PAGE EXCERPT
--- start ---
And that's just the torch - there's no single carbon calculator keeping track of the sum of carbon emissions from all the athletes, journalists, visitors (an estimated 3 million in total) and the transport, logistics, heating and cooling, food and stuff they required.

In this era of climate change concerns, the CO2 emissions represented by the games doesn't seem sustainable. The London 2012 Olympics committee is well-aware of the challenge to truly 'green' the Games, and is already trying to figure out its carbon footprint in order to see if it can be 'neutralized'. Ditto Vancouver, site of the Winter Olympics in 2010.

Nobody likes the suggestion that the idea of the Games has become unsustainable, however. Right now globally and nationally we're still willing to trade off the economic and environmental hits of the Olympics in return for the pomp, the splendor, the medals. And some of the infrastructure and/or environmental improvements that may accrue.

China spent a considerable amount of money ($20 billion on 200 measures in the last decade) to clean up Beijing's smoggy skies. The last, frenzied efforts to clear the air included booting 1 million cars off the streets, controlling construction, closing the worst polluting factories within a radius of hundreds of kilometers, and forcing rain to wash away the smog.
--- end ---
PROBLEMS
1 – According to the Olympics excerpt, how much did China spend to clean up Beijing's smoggy skies?
2 – Summarize the Olympics excerpt in two sentences.
Work only from the Olympics excerpt.

DATA LISTING
--- start ---
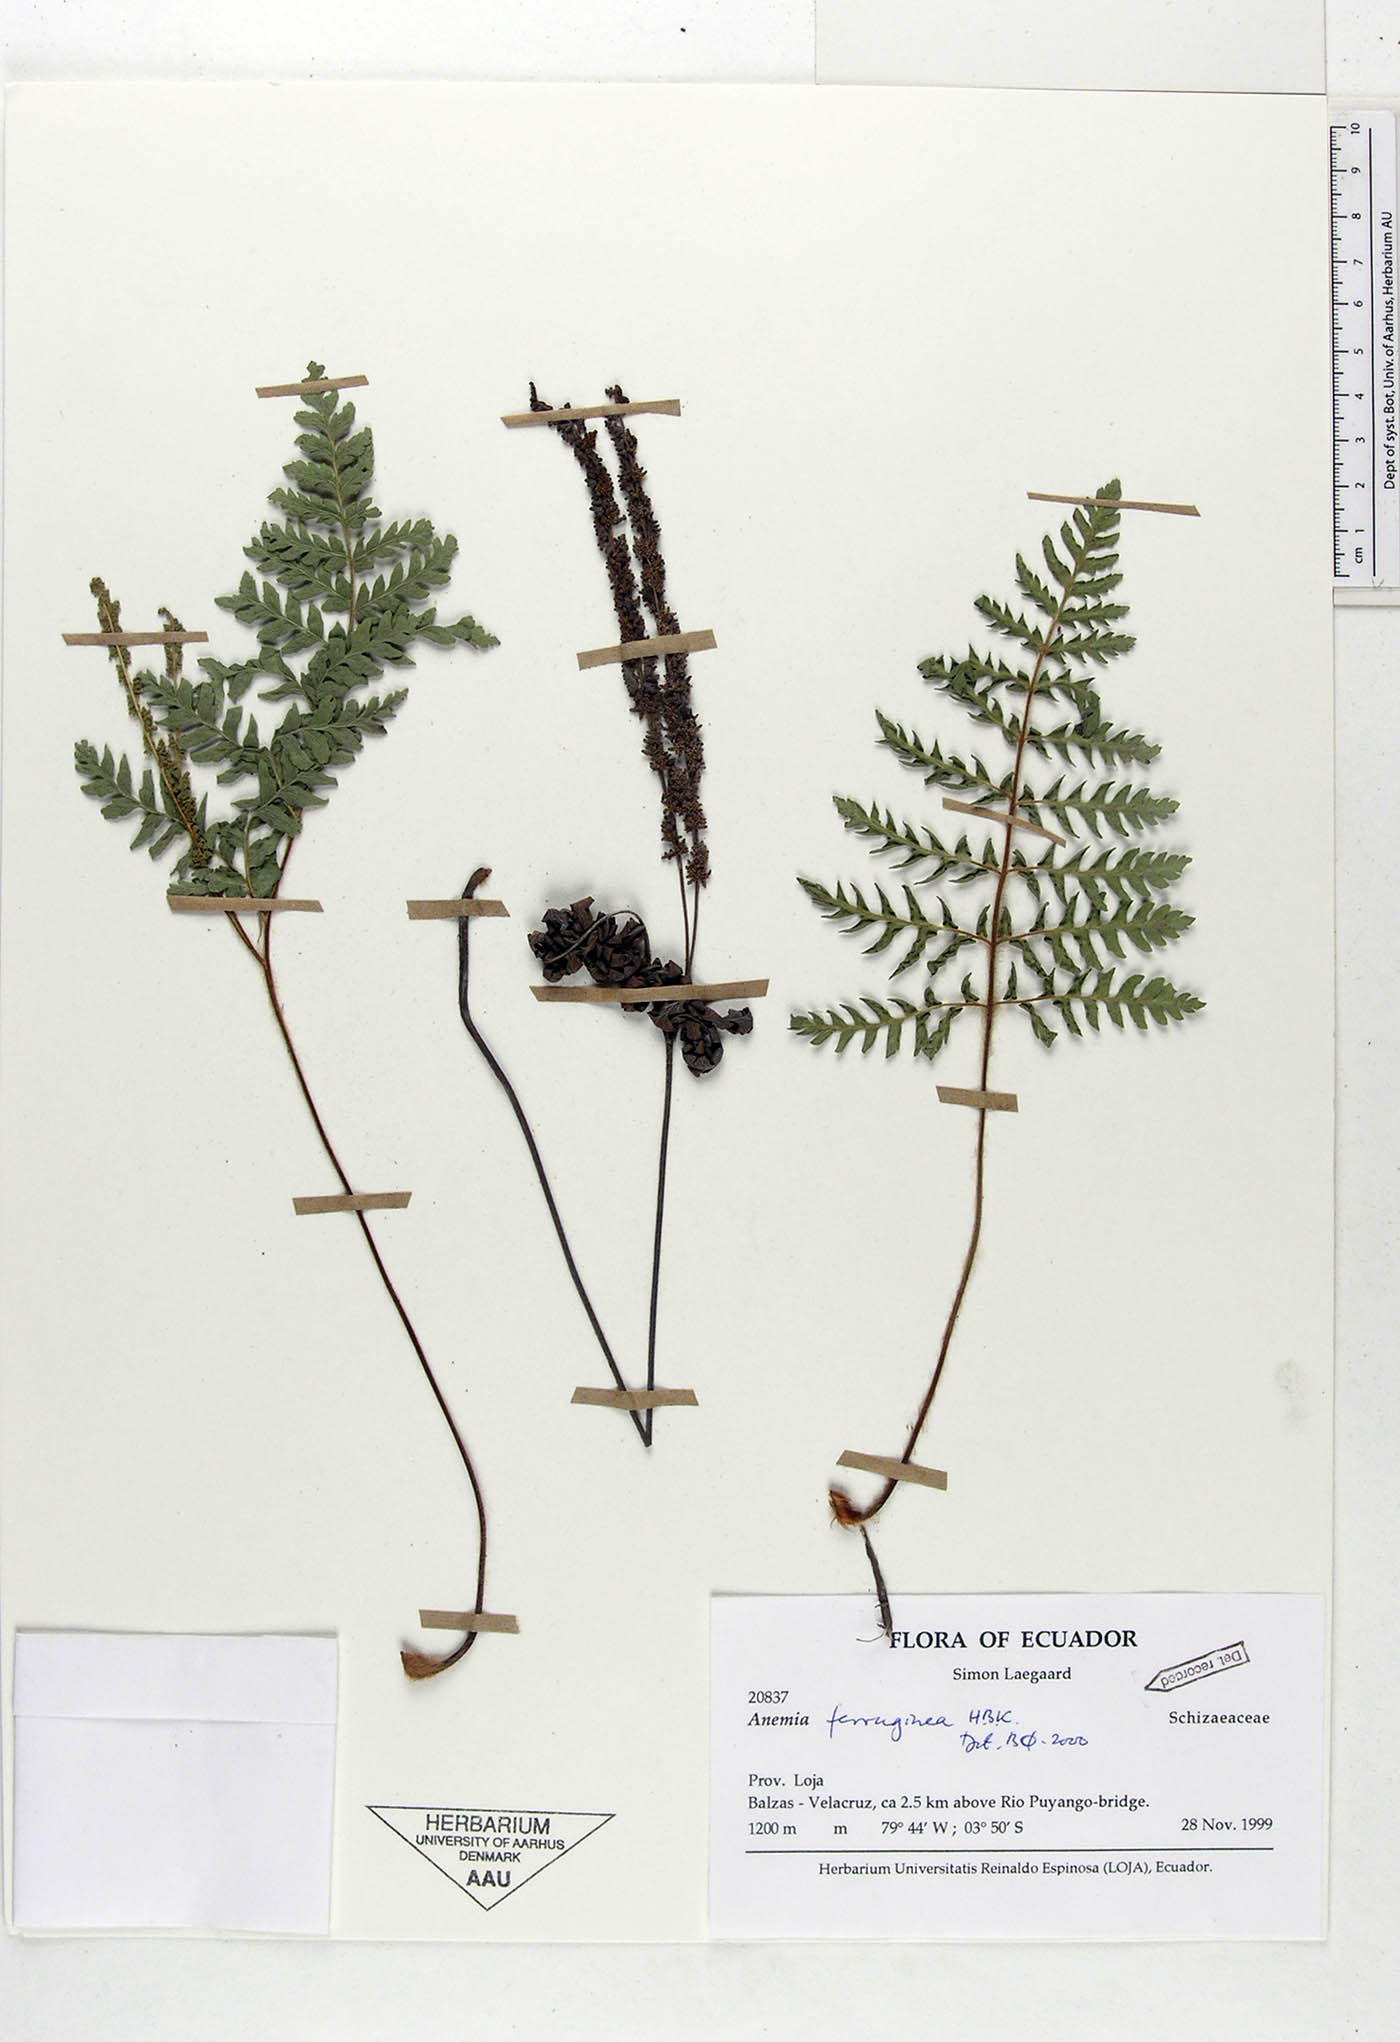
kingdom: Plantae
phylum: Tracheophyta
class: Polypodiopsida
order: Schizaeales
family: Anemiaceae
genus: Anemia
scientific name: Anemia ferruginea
--- end ---
RESPONSES TO THE EXERCISE
1 – $20 billion, spread over 200 measures in the last decade.

2 – No single calculator tracks the full carbon emissions of the Games, which seem unsustainable in an era of climate concern, and organizers for London 2012 and Vancouver 2010 are working out their carbon footprints to see if they can be neutralized. Even so, countries still accept the economic and environmental costs in exchange for the splendor, the medals and possible improvements, as China did when it spent $20 billion on 200 measures to clear Beijing's smog.